Electronics source listings
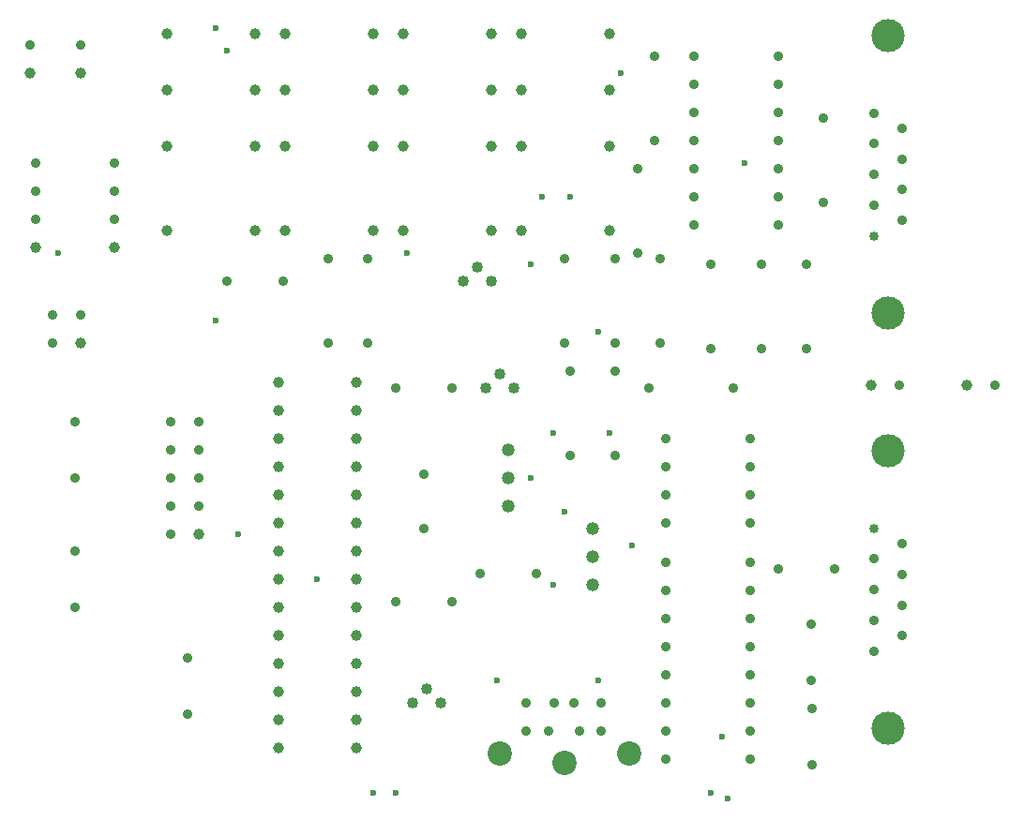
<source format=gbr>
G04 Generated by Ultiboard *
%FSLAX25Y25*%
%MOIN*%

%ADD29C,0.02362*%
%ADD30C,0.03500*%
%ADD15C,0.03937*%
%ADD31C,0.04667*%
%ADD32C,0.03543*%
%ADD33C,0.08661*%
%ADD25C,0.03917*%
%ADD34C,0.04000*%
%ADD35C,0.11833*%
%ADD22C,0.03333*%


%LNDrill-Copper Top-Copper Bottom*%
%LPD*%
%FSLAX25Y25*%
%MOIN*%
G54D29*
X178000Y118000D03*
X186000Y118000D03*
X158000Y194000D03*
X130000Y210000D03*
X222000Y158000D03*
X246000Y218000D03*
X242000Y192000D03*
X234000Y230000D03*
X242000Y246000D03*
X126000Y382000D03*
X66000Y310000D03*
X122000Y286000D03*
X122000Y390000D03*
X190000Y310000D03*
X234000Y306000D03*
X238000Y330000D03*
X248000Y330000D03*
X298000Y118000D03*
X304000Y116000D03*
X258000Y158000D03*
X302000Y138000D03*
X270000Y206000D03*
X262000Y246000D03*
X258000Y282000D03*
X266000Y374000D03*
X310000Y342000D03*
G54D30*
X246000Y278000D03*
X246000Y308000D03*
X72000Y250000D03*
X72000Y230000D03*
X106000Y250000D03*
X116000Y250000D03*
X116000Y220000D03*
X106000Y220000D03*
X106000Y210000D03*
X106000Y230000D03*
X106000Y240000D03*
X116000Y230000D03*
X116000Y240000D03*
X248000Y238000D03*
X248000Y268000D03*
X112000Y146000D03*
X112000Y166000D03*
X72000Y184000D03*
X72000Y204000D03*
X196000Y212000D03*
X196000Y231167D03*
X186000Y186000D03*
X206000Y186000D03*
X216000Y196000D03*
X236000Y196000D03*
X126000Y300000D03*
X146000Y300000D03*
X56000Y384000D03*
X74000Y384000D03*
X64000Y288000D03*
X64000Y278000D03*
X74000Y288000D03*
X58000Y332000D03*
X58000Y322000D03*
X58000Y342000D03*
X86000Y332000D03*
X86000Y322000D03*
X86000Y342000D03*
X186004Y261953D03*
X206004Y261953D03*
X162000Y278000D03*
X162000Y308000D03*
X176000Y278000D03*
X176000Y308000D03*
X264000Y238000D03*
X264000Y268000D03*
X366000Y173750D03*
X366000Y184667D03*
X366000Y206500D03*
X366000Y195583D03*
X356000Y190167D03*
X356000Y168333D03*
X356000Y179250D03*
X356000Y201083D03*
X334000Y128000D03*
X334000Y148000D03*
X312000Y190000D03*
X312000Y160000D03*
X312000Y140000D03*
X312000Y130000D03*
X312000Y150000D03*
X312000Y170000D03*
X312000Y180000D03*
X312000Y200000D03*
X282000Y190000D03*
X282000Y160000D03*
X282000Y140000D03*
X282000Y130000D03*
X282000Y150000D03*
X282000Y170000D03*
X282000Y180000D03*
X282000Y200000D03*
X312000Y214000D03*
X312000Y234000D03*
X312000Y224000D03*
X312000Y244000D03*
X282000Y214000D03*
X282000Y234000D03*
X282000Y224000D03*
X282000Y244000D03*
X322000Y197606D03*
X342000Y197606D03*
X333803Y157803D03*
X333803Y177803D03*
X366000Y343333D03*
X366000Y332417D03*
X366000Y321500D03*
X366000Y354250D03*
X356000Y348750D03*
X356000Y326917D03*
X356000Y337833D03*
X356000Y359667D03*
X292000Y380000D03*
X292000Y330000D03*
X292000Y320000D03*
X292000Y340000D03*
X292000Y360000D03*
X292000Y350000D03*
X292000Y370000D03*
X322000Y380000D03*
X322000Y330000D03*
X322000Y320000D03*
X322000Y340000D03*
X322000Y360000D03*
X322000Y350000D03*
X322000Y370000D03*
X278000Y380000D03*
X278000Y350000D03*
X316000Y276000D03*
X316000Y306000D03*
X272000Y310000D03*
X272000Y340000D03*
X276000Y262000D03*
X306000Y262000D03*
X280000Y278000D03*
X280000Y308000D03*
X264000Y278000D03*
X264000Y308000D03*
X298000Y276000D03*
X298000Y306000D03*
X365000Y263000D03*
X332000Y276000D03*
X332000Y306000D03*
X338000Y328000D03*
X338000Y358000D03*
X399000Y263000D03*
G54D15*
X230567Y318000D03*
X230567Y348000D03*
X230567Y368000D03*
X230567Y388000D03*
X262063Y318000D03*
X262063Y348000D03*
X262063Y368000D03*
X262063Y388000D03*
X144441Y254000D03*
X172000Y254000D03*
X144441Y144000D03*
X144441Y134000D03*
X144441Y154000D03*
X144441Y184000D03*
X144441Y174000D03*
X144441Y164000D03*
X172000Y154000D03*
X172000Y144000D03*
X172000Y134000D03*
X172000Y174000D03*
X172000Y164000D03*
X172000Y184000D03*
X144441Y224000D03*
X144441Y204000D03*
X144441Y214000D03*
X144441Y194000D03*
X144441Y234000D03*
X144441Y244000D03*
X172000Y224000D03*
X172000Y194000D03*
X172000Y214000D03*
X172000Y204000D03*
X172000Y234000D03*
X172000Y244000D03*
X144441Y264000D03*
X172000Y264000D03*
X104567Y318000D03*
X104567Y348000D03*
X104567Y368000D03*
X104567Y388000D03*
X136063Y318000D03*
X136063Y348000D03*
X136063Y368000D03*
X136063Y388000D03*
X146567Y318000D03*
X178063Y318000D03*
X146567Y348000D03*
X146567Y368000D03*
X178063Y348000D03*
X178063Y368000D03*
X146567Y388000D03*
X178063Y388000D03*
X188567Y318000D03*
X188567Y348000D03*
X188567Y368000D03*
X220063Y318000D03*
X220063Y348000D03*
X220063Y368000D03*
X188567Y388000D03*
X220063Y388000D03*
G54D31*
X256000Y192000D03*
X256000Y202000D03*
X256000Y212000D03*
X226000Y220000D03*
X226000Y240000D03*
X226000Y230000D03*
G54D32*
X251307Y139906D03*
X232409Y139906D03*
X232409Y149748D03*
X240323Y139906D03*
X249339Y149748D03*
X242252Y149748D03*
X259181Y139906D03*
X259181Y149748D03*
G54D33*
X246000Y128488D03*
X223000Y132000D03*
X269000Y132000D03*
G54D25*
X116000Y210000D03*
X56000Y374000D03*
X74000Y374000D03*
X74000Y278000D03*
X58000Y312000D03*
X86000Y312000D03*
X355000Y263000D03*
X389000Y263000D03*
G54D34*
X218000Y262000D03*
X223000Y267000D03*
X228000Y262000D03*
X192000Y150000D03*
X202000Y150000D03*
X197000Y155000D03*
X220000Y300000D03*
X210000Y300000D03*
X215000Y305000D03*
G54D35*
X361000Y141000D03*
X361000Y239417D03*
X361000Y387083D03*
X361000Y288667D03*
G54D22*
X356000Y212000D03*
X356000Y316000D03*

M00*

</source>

PROBLEM STATEMENT – Beginning at the line with "X172000Y194000D03*" and stopping after the line with "X146567Y388000D03*", please write out every line of the data above exactly and nothing else.

OUTPUT FOR THIS EXERCISE –
X172000Y194000D03*
X172000Y214000D03*
X172000Y204000D03*
X172000Y234000D03*
X172000Y244000D03*
X144441Y264000D03*
X172000Y264000D03*
X104567Y318000D03*
X104567Y348000D03*
X104567Y368000D03*
X104567Y388000D03*
X136063Y318000D03*
X136063Y348000D03*
X136063Y368000D03*
X136063Y388000D03*
X146567Y318000D03*
X178063Y318000D03*
X146567Y348000D03*
X146567Y368000D03*
X178063Y348000D03*
X178063Y368000D03*
X146567Y388000D03*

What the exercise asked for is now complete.